Beitrag  Henoch am Mo 26 Jan 2015, 09:44

Hallo Harald,
wenn ich mich erst freuen dürfte auf Christi Wiederkunft, wenn ich alles in Ordnung hätte, oh weh, dann würde ich mich wohl nie freuen...
Wir sollen aber doch "Ausharren in der Hoffnung" auf seine Wiederkunft.
Ich freu mich ständig darauf und das einzige, was ich mir vorher wünsche ist, dass noch viele zum Glauben kommen dürfen, bis er kommt.
ich freue mich ungebremst, weil ich weiß, dass ich angenommen bin, so wie ich bin.
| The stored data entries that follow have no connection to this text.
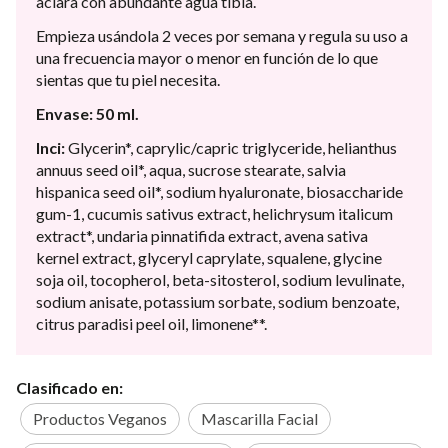
aclara con abundante agua tibia.
Empieza usándola 2 veces por semana y regula su uso a
una frecuencia mayor o menor en función de lo que
sientas que tu piel necesita.
Envase: 50 ml.
Inci:
Glycerin*, caprylic/capric triglyceride, helianthus
annuus seed oil*, aqua, sucrose stearate, salvia
hispanica seed oil*, sodium hyaluronate, biosaccharide
gum-1, cucumis sativus extract, helichrysum italicum
extract*, undaria pinnatifida extract, avena sativa
kernel extract, glyceryl caprylate, squalene, glycine
soja oil, tocopherol, beta-sitosterol, sodium levulinate,
sodium anisate, potassium sorbate, sodium benzoate,
citrus paradisi peel oil, limonene**.
Clasificado en:
Productos Veganos
Mascarilla Facial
Ich sehne mich nach ihm, auch wenn ich grad mal wieder meinem Fleische treuer bin als ihm. Nichts lasse ich an Gedanken gelten, die mich trennen könnten von ihm. Ich glaube durchwegs, dass er sich auch auf uns freut, sehr sogar.
Er kennt uns ja und er weiß schon, wobei er uns "erwischt". Gut, und das ist meine Hoffnung, dass es dann endgültig vorbei ist mit der Sünde. Um so mehr sehne ich mich nach IHM.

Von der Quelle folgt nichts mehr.